All ends are ignominious. Not just Mickey Rooney who died a mess, very old & bitter & unloved by any of his remaining family; or Judy Garland who was a drugged wreck when she took off; or Alan Watts who died pretty much from alcoholic wear-out. Nobody leaves gracefully. I won't share the details of what my mother looked like when I walked into the room and found her lifeless in the dawn of July 7, 2003. But the utterness of it had no truck with what had been her great sense of propriety when she was alive.
We all will go in the ways that we do. And those ways will not 'care' what we think about them.

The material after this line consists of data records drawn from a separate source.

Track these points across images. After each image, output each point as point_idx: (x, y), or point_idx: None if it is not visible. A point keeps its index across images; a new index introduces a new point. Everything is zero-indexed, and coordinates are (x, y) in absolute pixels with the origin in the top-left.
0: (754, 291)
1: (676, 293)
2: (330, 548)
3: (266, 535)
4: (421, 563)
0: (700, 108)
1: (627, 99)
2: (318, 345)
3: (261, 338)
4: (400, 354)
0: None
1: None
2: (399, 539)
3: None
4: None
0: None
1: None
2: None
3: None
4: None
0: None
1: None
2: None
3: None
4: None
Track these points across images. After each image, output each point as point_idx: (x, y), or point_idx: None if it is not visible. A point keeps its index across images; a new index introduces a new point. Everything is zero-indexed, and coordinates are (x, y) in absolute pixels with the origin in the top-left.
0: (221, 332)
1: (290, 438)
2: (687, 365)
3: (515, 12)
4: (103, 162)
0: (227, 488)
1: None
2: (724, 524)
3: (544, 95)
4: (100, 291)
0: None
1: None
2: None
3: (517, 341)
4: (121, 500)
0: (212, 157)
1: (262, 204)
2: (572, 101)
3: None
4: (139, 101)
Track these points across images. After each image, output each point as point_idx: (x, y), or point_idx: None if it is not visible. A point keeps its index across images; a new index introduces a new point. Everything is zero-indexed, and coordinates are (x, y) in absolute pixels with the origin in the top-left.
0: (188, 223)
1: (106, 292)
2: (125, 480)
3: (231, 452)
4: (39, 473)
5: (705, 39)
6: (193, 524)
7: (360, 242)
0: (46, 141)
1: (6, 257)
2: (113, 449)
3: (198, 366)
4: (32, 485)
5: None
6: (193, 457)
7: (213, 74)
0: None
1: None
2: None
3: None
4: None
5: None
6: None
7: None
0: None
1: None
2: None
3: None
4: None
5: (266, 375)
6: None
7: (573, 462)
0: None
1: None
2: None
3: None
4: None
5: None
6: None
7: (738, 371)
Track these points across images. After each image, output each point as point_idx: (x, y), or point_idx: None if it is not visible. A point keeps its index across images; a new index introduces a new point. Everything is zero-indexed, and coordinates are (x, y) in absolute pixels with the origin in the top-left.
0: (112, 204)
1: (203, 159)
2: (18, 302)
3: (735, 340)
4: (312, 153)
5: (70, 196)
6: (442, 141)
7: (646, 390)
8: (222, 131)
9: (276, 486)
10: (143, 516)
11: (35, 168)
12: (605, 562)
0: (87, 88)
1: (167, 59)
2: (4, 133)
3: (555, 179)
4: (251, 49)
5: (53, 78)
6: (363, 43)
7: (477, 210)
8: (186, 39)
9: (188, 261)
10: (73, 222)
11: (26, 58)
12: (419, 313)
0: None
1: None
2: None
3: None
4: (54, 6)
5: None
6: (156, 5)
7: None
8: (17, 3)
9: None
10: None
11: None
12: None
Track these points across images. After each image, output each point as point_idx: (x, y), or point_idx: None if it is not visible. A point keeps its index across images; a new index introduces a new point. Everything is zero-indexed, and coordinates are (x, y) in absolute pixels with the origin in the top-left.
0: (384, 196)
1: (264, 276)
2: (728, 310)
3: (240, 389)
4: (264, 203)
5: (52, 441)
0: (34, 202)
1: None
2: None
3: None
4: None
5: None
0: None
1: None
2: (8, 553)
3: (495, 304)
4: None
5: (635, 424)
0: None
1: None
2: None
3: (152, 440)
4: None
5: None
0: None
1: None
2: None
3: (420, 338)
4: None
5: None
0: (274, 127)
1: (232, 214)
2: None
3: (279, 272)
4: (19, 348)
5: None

And here's the blooming understanding for me about this -- ever more vivid somehow, recently, not sure why. How to say it w/o it seeming foregone or banal? Dissolution & 'defeat' are as central to the patterns that determine existence as eruptive birth. We cannot sweeten this business. In fact to try to sentimentalize it is to rob it of its deepest grandeur & meaning. Why "grandeur" or "meaning"? Why not just dismiss the whole thing as a mistake? Alan Watts has enlivened a kind of faith in me which now burns to a certainty. He suggests that we embrace what's behind our eyes. What color is it? What form? Is it dark or light? Can we see it at all? No. But we feel it. Its immensity & its matter-of-factness. It gives us -- gives me, anyway -- the most extraordinarily intimate experience of boundlessness, of eternity. Mr. Watts says to trust it. He says it's God. (When I texted this suggestion to my hilariously wonderful companion-in-kickass-metaphysics Andy he texted back: "oh is that what it is.") (Which seems to me exactly the right response. Not least because I can't stop laughing at it.)
We have intimate access to the infinite. Right behind our eyes. (Right in front of them, too, of course.)
(pics of the extraordinary souls I've mentioned here, in order of my mention of them: Mickey Rooney, Judy Garland, Alan Watts and my mother.)